*** Opening of Supplied material ***

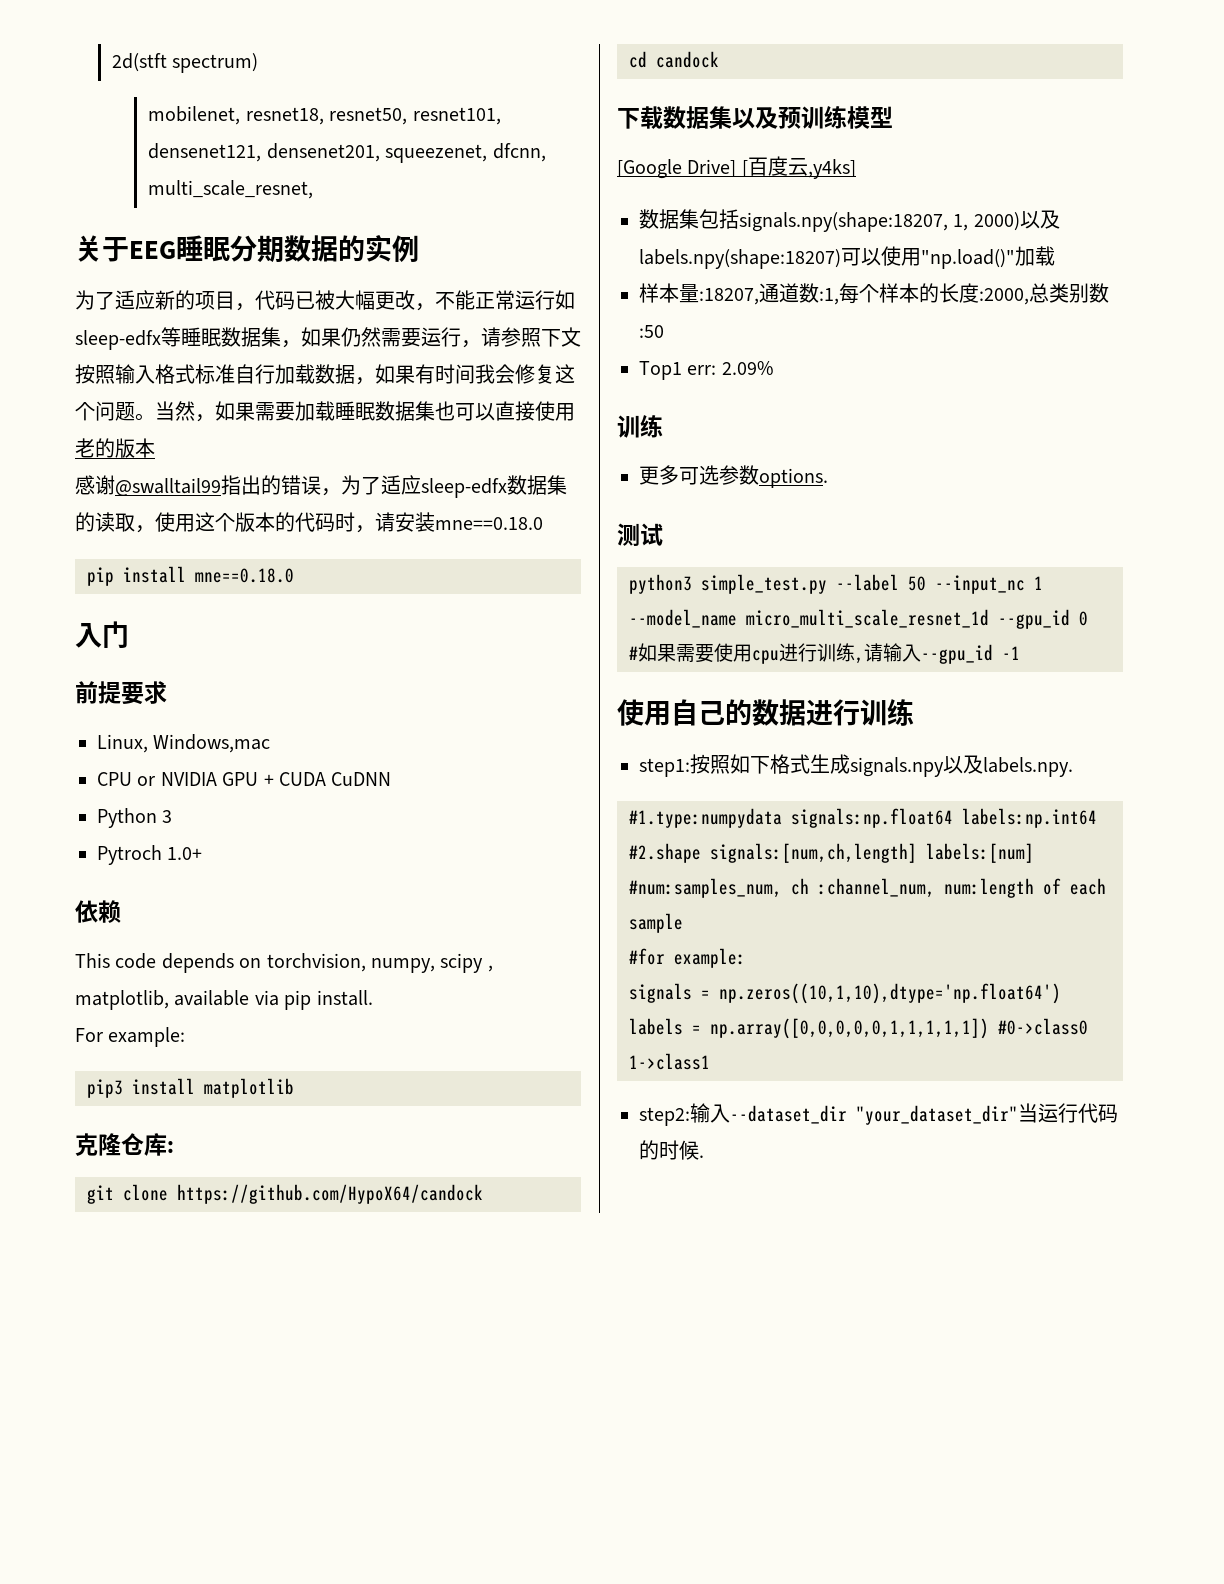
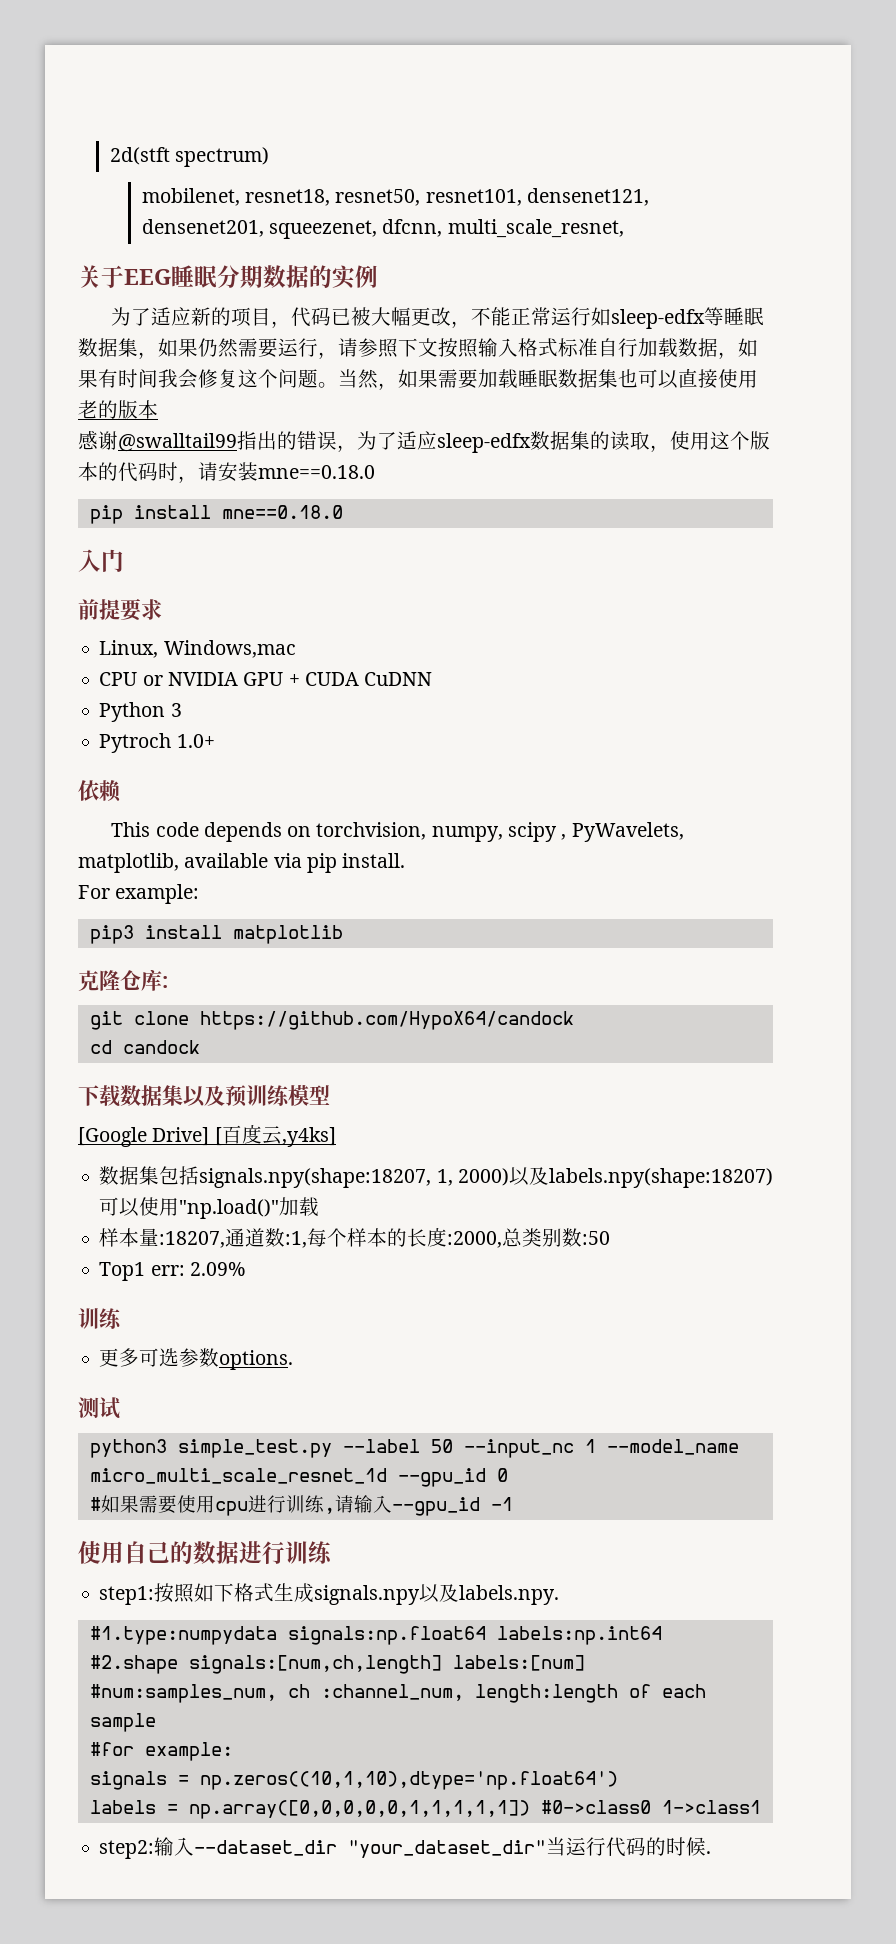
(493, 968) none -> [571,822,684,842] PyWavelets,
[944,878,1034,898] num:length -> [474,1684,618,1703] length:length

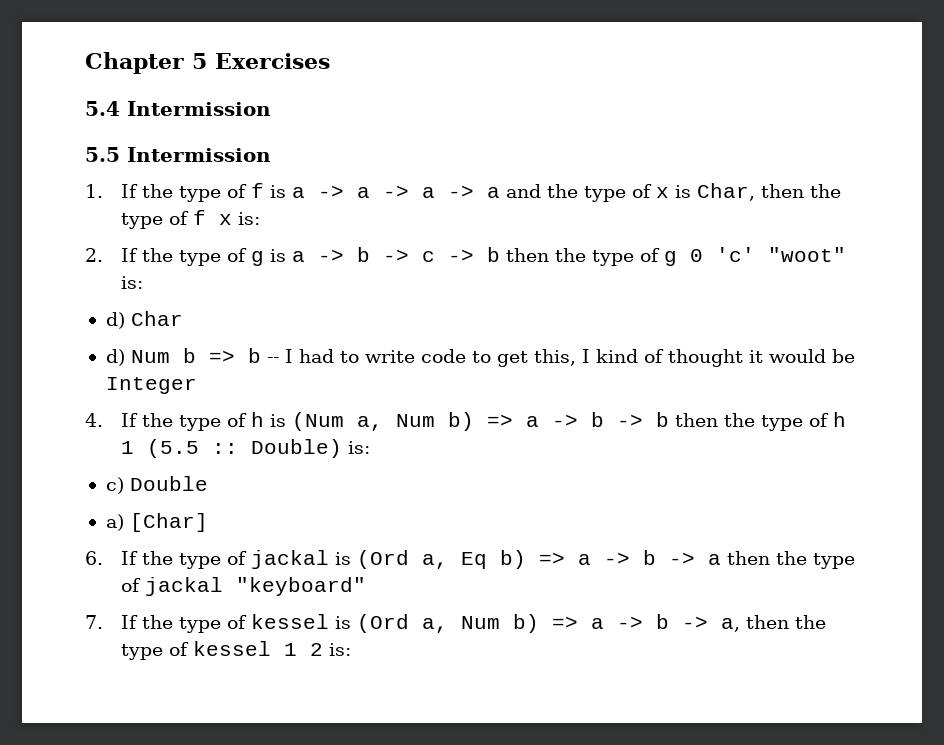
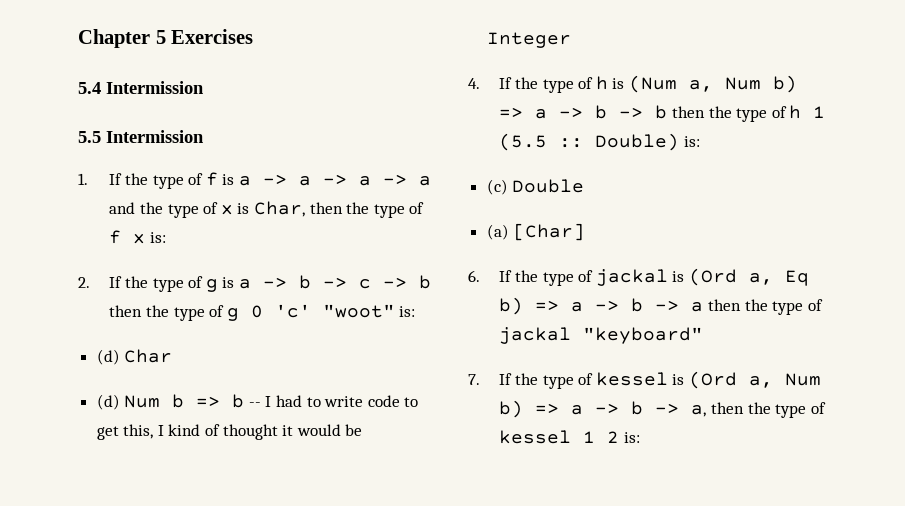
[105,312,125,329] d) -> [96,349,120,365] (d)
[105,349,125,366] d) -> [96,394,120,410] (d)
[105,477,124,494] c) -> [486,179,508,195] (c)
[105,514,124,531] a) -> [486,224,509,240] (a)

*** Close of Supplied material ***

[Problem description] Beginning with the line that holds "[944,878,1034,898] num:length ->" and continuing to the end of the entries above, set down each line exactly, both ends included; include no pictures.

[Response below]
[944,878,1034,898] num:length -> [474,1684,618,1703] length:length

[105,312,125,329] d) -> [96,349,120,365] (d)
[105,349,125,366] d) -> [96,394,120,410] (d)
[105,477,124,494] c) -> [486,179,508,195] (c)
[105,514,124,531] a) -> [486,224,509,240] (a)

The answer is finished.